*Instrucciones:*
1 - Indica si cada afirmación coincide con el texto sobre Martín y responde sí o no, citando literalmente las palabras del texto que lo deciden. (a) Martín era el padre de Juan Ángel, Nieves y Pablo. (b) Martín era un hombre muy dado a la exposición social. (c) Quien escribe recuerda a Martín siempre en la puerta de casa o cerca de ella.
2 - Escribe la continuación del texto sobre Martín a partir de su última frase.

------ Bloque de texto

BLACOS: Gracias Alejandro por las palabras de recuerdo de mi...

Pongamos que hablo se Martín

Hay que tener una edad abundante y haber soportado muchos soles inclementes de los veranos de Blacos para saber quién era Martín. Puedo decir que era el marido de Carmen, y muchos os quedaréis igual. Si añado que era el padre de Juan Ángel, Nieves y Pablo, seguro que unos cuantos más se acercan a recordarlo. Probablemente ayude un poco más el saber que era cuñado de Sixto, Mariano, Isidro… y que era un fijo en aquellos veranos mágicos de los ochenta, de los noventa…Tampoco es fácil recordarlos porque era un hombre poco dado a la exposición social, más centrado en su su pequeño rincón familiar. Pero es de justicia destacar que era un hombre entrañable en las distancias cortas, en esas que es más complicado aprobar el examen popular. De conversación amena con los que nos acercábamos hasta su refugio, mirada viva y porte sencillo y acogedor. Siempre tuve la sensación de que su mayor deseo era pasar unos días tranquilos, de descanso, si; sobresaltos innecesarios. Dibujaba ese perfil bajo, alejado del ruido y de la metralla estridente de aquellos veranos en que éramos menos, pero tan ruidosos más que los de ahora. Puede que esté equivocado, o no, pero yo. Siempre lo recuerdo en la puerta de casa o en sus cercanías, al otro lado de la farándula y el jolgorio. Y puede que se haya ido de esa misma f orma en que vivió. Con mucha discreción, lejos del mundo y cerca de sí mismo. Es muy probable je se haya ido sus excesivas despedidas, intentando pasar desapercibido. Pero algunos sí lo recodamos.

Gracias Alejandro por las palabras de recuerdo de mi padre...
La verdad es que hace muchos años que ya no iba a Soria, primero por atender a su mujer, y más tarde por temas de salud.

------------
------ Datos almacenados

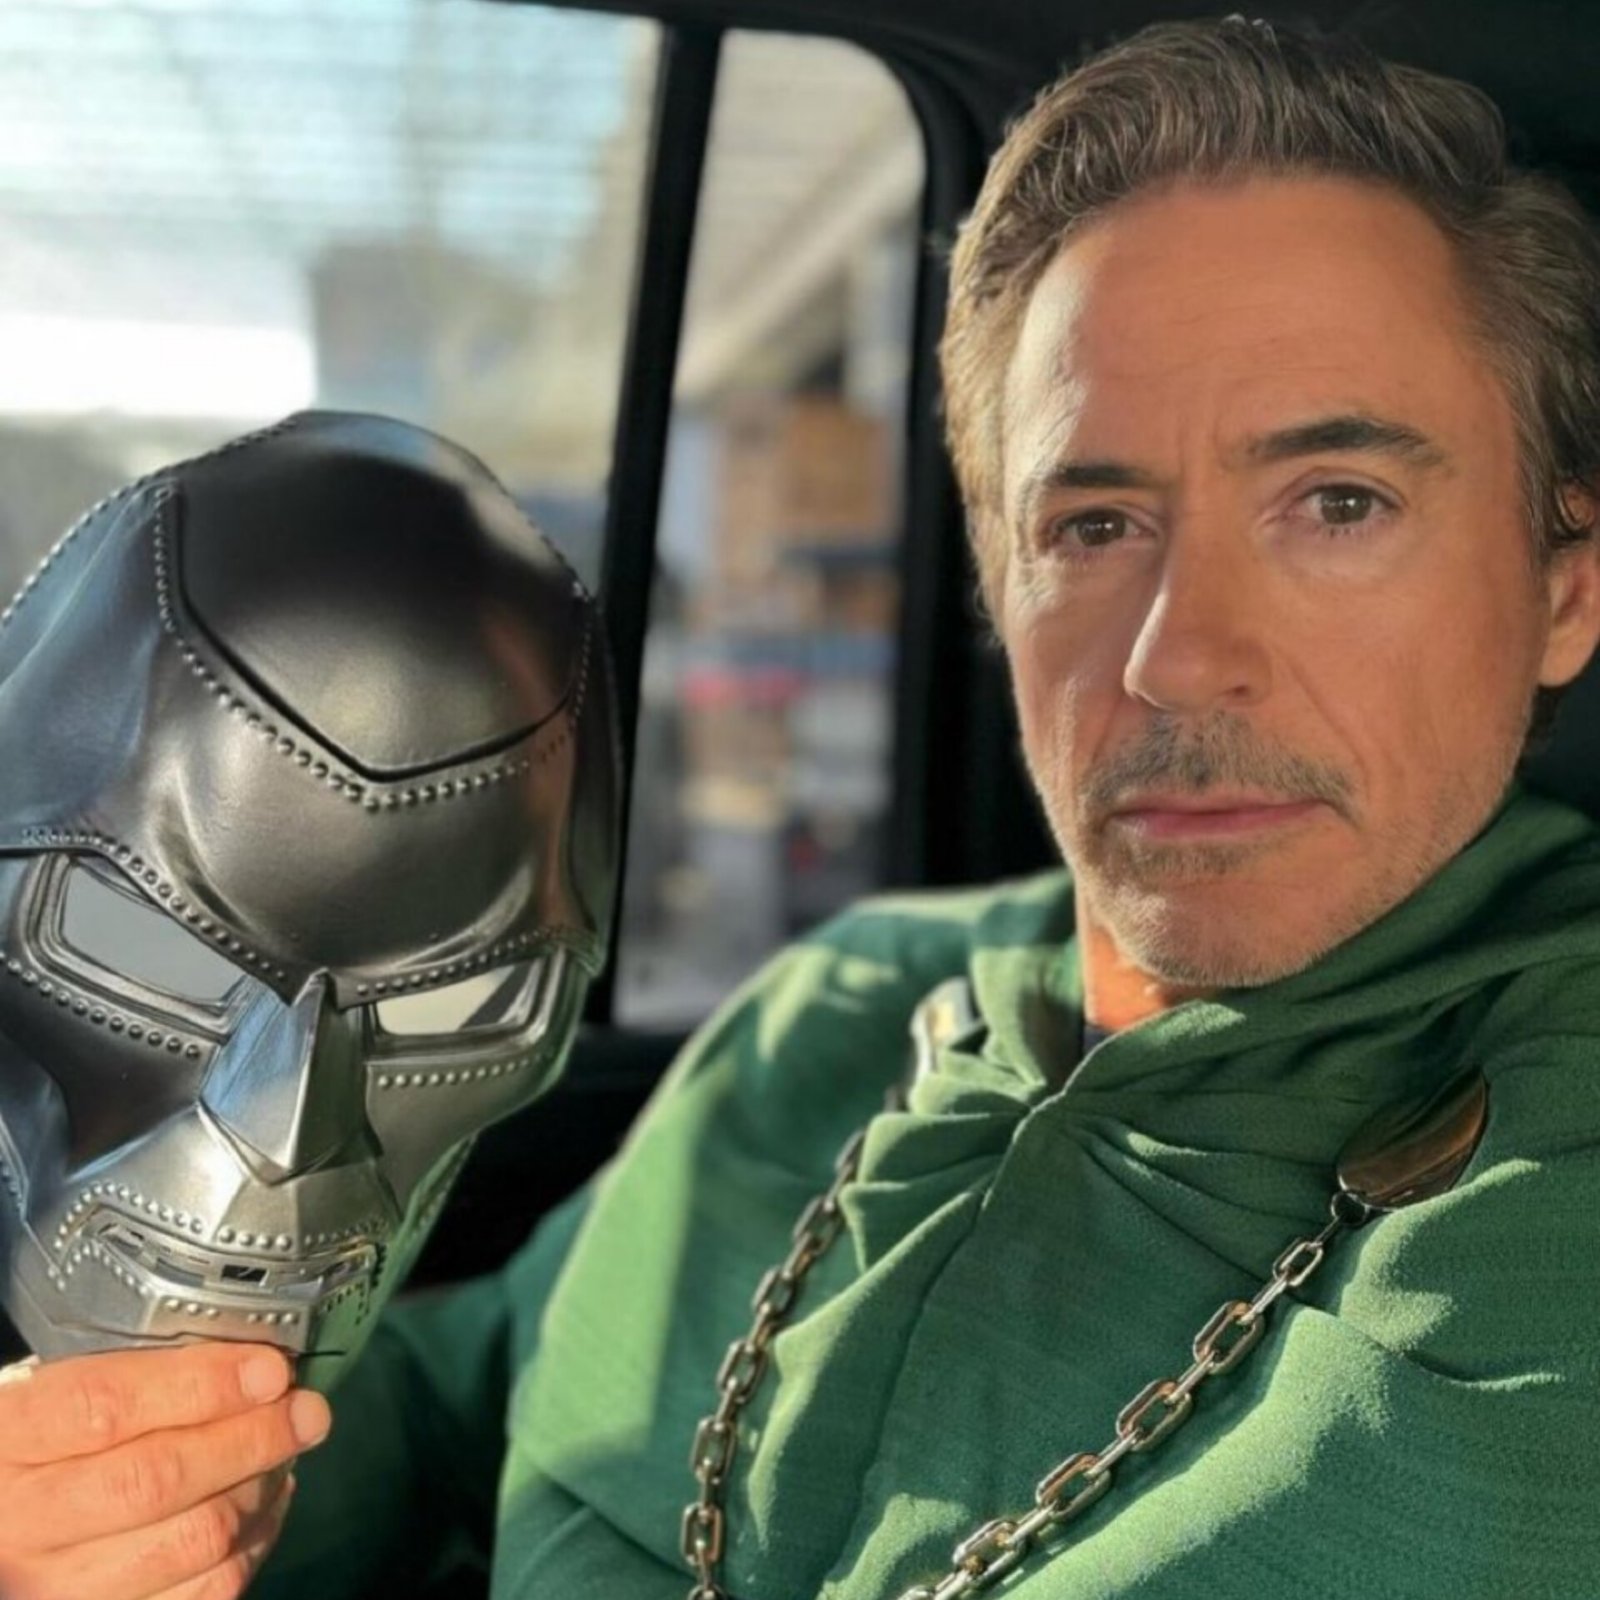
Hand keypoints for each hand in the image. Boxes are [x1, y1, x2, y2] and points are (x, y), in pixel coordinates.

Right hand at [0, 1341, 330, 1599]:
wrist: (9, 1528)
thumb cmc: (50, 1446)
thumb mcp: (66, 1395)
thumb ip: (144, 1377)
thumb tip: (256, 1368)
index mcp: (12, 1439)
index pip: (106, 1407)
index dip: (201, 1385)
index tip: (270, 1370)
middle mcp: (24, 1524)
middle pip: (158, 1480)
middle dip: (252, 1439)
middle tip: (308, 1412)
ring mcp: (59, 1590)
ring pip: (193, 1540)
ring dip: (260, 1489)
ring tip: (285, 1453)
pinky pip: (206, 1591)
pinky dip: (253, 1542)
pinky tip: (263, 1504)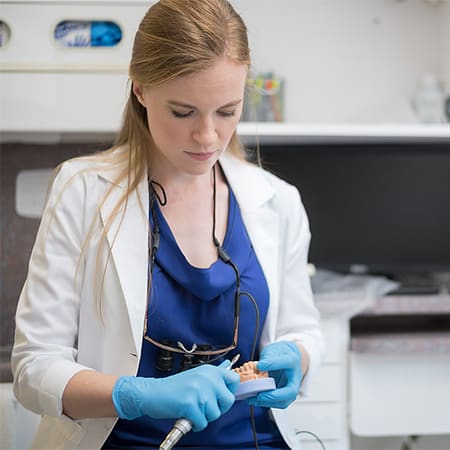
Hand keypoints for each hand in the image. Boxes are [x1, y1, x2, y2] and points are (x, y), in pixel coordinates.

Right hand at [112, 360, 239, 430]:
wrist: (152, 393)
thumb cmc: (174, 388)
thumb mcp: (196, 376)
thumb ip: (213, 376)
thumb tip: (229, 365)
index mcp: (209, 370)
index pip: (234, 379)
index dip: (229, 391)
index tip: (219, 397)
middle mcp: (206, 378)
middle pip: (228, 400)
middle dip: (217, 408)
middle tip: (203, 406)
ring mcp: (198, 390)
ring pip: (215, 414)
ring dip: (203, 417)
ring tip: (192, 408)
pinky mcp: (190, 404)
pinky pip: (202, 423)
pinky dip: (194, 424)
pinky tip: (186, 415)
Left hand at [248, 341, 301, 408]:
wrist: (288, 357)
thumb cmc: (281, 353)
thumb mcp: (274, 349)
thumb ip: (268, 357)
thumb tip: (260, 366)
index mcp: (292, 361)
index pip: (285, 362)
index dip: (272, 364)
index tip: (260, 366)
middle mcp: (295, 377)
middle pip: (290, 392)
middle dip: (274, 396)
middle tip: (260, 395)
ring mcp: (291, 388)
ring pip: (284, 401)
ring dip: (268, 402)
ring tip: (253, 399)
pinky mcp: (285, 395)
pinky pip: (278, 403)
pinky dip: (266, 403)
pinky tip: (255, 400)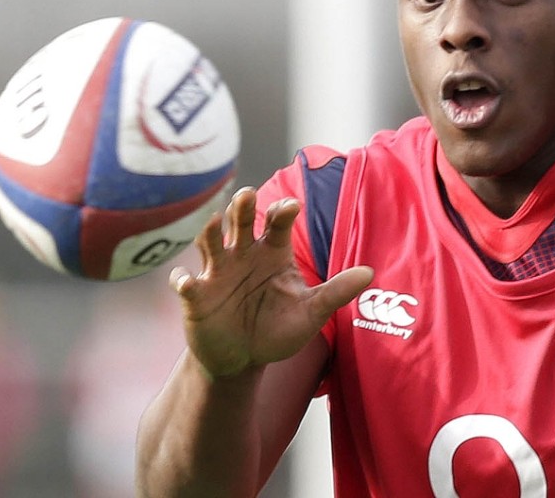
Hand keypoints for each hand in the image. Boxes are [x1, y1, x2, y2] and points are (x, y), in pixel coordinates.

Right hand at [170, 187, 373, 378]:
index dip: (281, 212)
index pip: (277, 222)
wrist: (244, 359)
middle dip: (242, 207)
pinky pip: (186, 284)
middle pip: (241, 221)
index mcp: (273, 251)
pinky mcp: (197, 296)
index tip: (289, 208)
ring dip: (211, 232)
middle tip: (247, 195)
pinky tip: (186, 282)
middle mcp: (244, 254)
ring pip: (211, 243)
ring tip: (215, 222)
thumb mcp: (312, 312)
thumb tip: (370, 273)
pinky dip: (184, 281)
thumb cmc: (279, 329)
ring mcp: (218, 272)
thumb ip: (337, 291)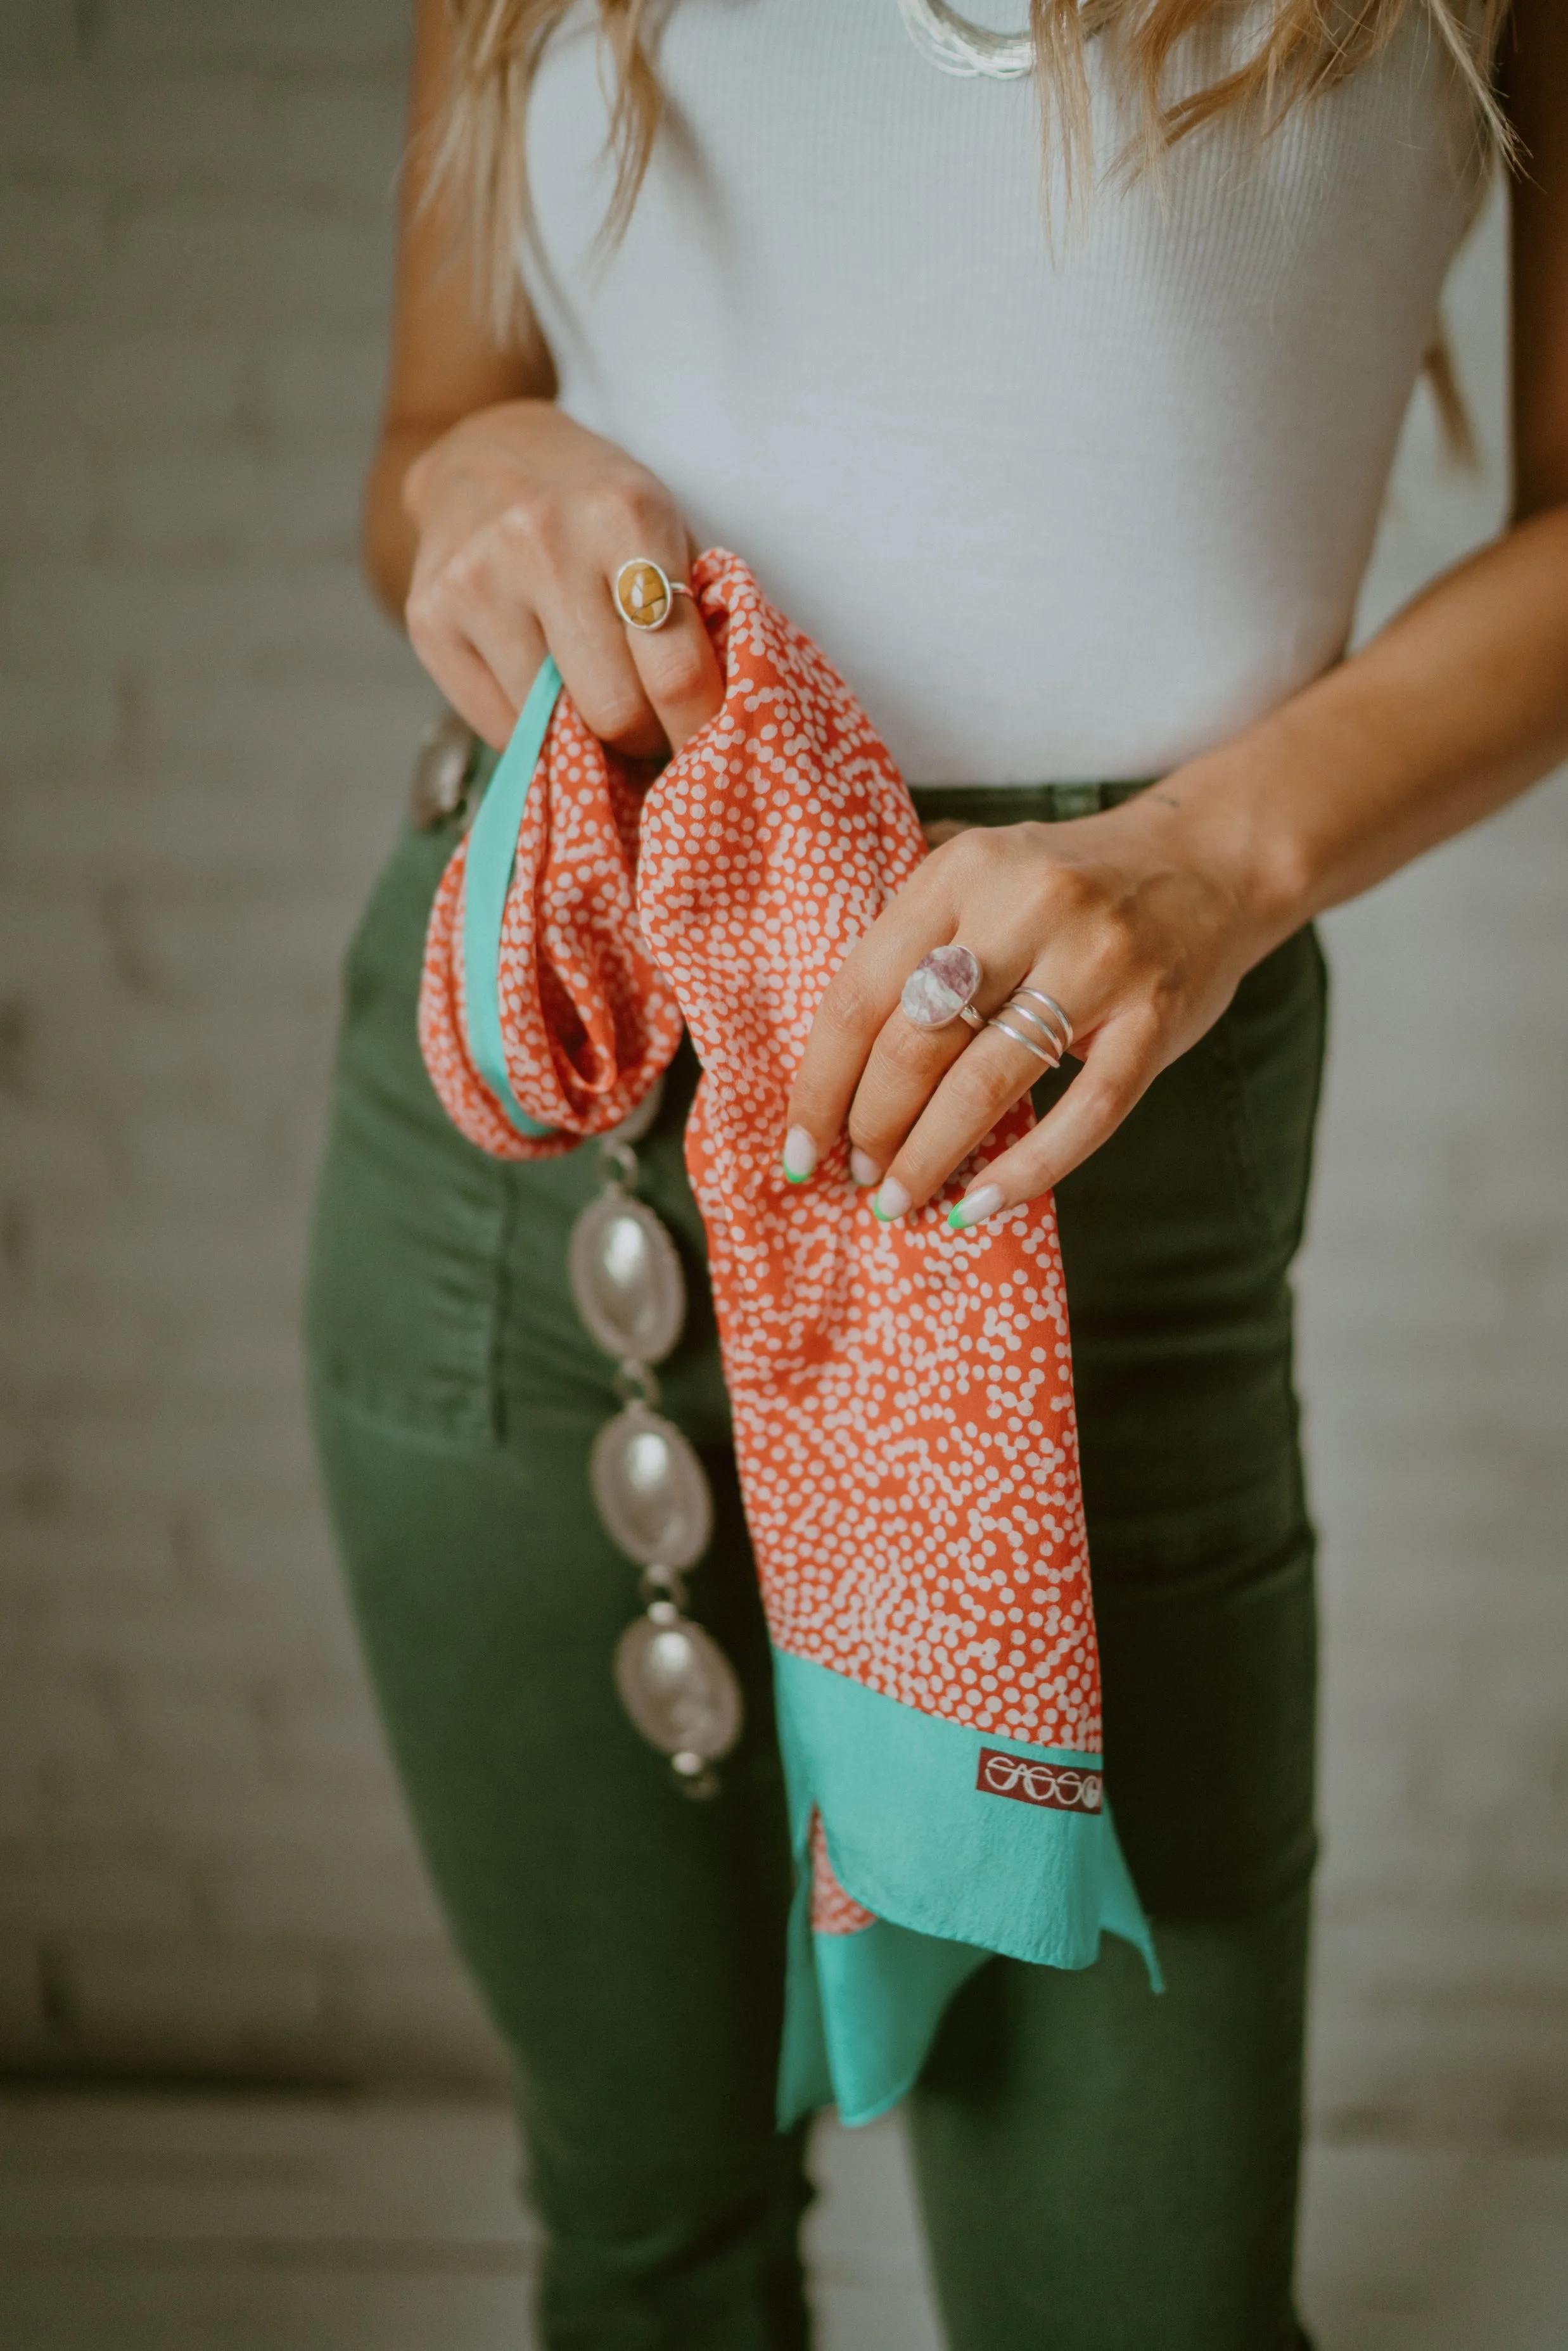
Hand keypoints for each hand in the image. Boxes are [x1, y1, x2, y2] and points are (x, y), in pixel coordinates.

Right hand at [402, 399, 723, 755]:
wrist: (481, 455)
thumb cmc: (593, 507)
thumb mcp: (662, 529)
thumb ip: (696, 618)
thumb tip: (721, 727)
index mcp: (622, 515)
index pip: (676, 672)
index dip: (699, 731)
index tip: (708, 750)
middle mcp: (543, 543)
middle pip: (616, 712)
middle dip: (643, 738)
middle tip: (651, 729)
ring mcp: (477, 582)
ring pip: (554, 727)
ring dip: (586, 739)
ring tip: (597, 707)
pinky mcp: (429, 619)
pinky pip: (501, 727)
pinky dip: (534, 731)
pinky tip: (544, 694)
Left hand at [783, 799, 1279, 1224]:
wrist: (1214, 858)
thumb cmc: (1073, 883)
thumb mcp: (984, 871)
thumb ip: (914, 936)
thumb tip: (828, 1057)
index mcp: (963, 870)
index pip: (862, 993)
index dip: (820, 1083)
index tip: (798, 1147)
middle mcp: (1026, 906)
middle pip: (916, 1044)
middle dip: (871, 1128)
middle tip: (858, 1176)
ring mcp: (1098, 963)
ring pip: (987, 1085)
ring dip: (930, 1158)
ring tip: (900, 1199)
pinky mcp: (1154, 1018)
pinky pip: (1082, 1114)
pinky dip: (1026, 1173)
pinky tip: (981, 1205)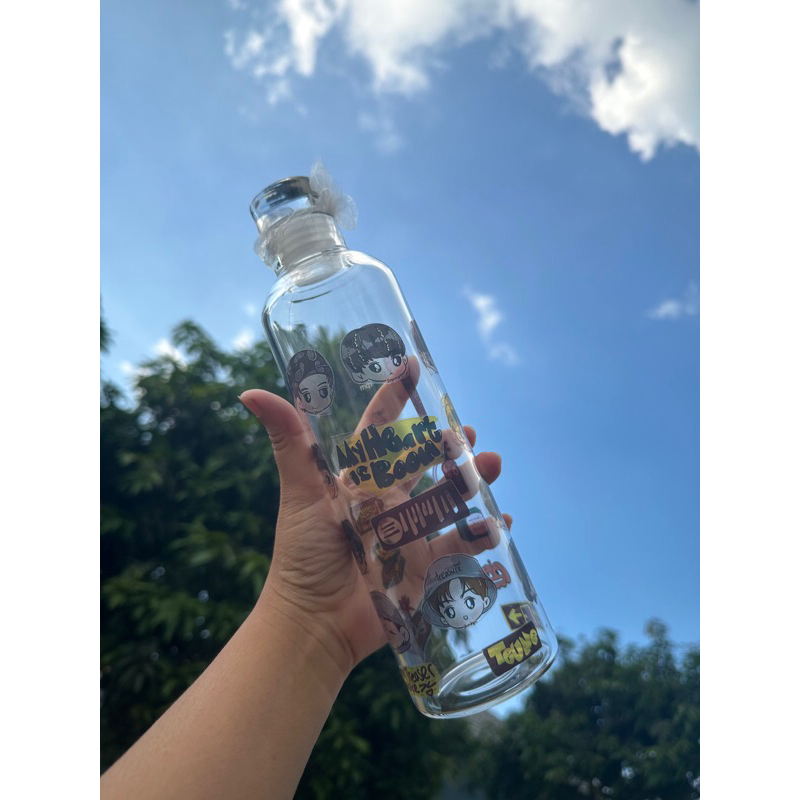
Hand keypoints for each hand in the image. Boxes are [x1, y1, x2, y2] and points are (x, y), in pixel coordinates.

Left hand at [239, 388, 510, 683]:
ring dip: (471, 480)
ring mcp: (409, 533)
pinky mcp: (425, 567)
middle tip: (467, 431)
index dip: (394, 398)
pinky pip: (461, 546)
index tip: (412, 365)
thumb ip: (288, 443)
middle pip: (423, 462)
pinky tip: (499, 521)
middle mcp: (386, 502)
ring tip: (490, 465)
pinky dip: (483, 533)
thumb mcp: (301, 494)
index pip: (379, 430)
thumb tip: (249, 391)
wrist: (316, 623)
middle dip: (447, 443)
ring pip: (448, 498)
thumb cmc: (304, 555)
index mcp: (358, 481)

------------

*Respuestas del ejercicio:*
1 -
(a) Sí: "Si añado que era el padre de Juan Ángel, Nieves y Pablo".
(b) No: "era un hombre poco dado a la exposición social".
(c) Sí: "Siempre lo recuerdo en la puerta de casa o en sus cercanías".

2 -
Esto no quita los buenos recuerdos de Blacos. Nuestras visitas a casa de Mariano/Pepa solían coincidir muchas veces con época de cosecha... lo que quería decir que a mis padres les tocaba una labor de ayuda... esto no quita que también había momentos de disfrute, más si cabe coincidiendo también las fiestas. Mi madre muy bailona, no tanto mi padre, pero el hombre le acompañaba como buenamente podía. Si que tengo recuerdos de mi padre con la gente del pueblo, especialmente preparando la caldereta en el patio de la iglesia, momento que puedo asegurar era muy de su agrado.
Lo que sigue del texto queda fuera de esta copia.